On pensait que cela provoquerait un sursaut d’estime de soi. C’est tout le contraire. Mon estime de moi était réduite à… [elle réfléchit] néant.

ELLE. Ce viol a ouvert la porte à d’autres agressions sexuelles. Comme si vous étiez chaque fois dans la même sidération.

F.F. Je ne mets pas le viol à 13 ans sur le même plan que ce qui m’est arrivé par la suite.
Ce qui est sûr c’est que, sur ce balcon, quand le photographe a abusé de moi, j’ai essayé de barricader mon corps de l’intérieur. La sidération empêche de crier, de fuir. Elle vous transforme en statue. Alors, la seule façon d’échapper à l’horreur est de s’enfuir par la pensée. On abandonne cette enveloppe. C’était une question de survie. Par la suite, recourir à la dissociation est devenu un mode de fonctionnement. Il y avait en moi quelque chose de formaté à courber l’échine, qui m’empêchait de dire non. J’avais un sentiment de devoir : devoir de soumission, devoir de plaire, devoir de jouer le jeu…

ELLE. Au fil des pages, on se dit que cela ne va jamais finir car votre mère, plus tard, vous a poussée dans les bras d’autres hommes, jusqu’à vous obliger à aller le week-end coucher avec un monsieur en banlieue.

F.F. C’est souvent le cas avec les victimes de maltraitance, le schéma se reproduit. La victime est repérable pour les prédateurs.
Je suis persuadée que j’étais repérable.

ELLE. Avez-vous informé votre mère de l’écriture de ce livre ?

F.F. Je ne peux pas répondre.
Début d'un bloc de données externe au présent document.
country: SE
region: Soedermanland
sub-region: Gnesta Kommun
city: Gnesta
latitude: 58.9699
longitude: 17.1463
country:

Depuis ce drame, j’ai été obligée de me consoler seule. De gravir la montagne seule, avec personne pour m’assurer dans la cordée. Je suis protégée aujourd’hui par mon entourage et une famille nouvelle, mais j’ai dû couper les liens avec ceux qui m’entraînaient vers le fond.

ELLE. Le choix de faire de la radio, c’était pour pouvoir écrire ?
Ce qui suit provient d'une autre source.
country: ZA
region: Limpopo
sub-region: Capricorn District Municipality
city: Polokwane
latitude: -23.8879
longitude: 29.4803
F.F. Je savais que le chemin qui m’attendait ne pouvait pas fonctionner avec l’image que je renvoyais à la télé et qui n’était pas du tout en adéquation avec ce que je suis profondément.
Je craignais que l’on ne m’accorde pas une crédibilité d’auteur alors que j’en rêve depuis toute petite. Cette retraite médiatique a été salvatrice pour moi car je fais l’émission qui me convient, en dialoguant avec les auditeurs. Et, avec ce livre, je suis enfin dans la vérité. On ne se ment pas.
C’est difficile de s’entendre dire : « Votre vie est formidable », « Quelle chance vous avez », quand vous souffrez.

ELLE. Vous avez trouvé la paix ?

F.F. Je n’ai pas tourné la page car on ne tourne pas ce genre de page. Mais je suis animée par l’idée que cela va aider d’autres femmes qui ne peuvent pas parler. Et faire bouger la prescription.
C’est épouvantable de vivre cette remontée des souvenirs, de comprendre qui on est, de trouver la force de parler et de s’entendre dire que c’est trop tard. Vous avez souffert toute votre vie. Mais ceux qui ont commis de tels actes peuvent dormir tranquilles.

ELLE. En 2014, le délai de prescription a failli être prolongé de dix ans. mais le projet a été rejeté par l’Assemblée nationale. s’il avait été voté, auriez-vous porté plainte ?

F.F. Oui, je l’aurais fait. Avec ce livre, j’espère libérer la parole. C’est ma façon d’abolir la prescription.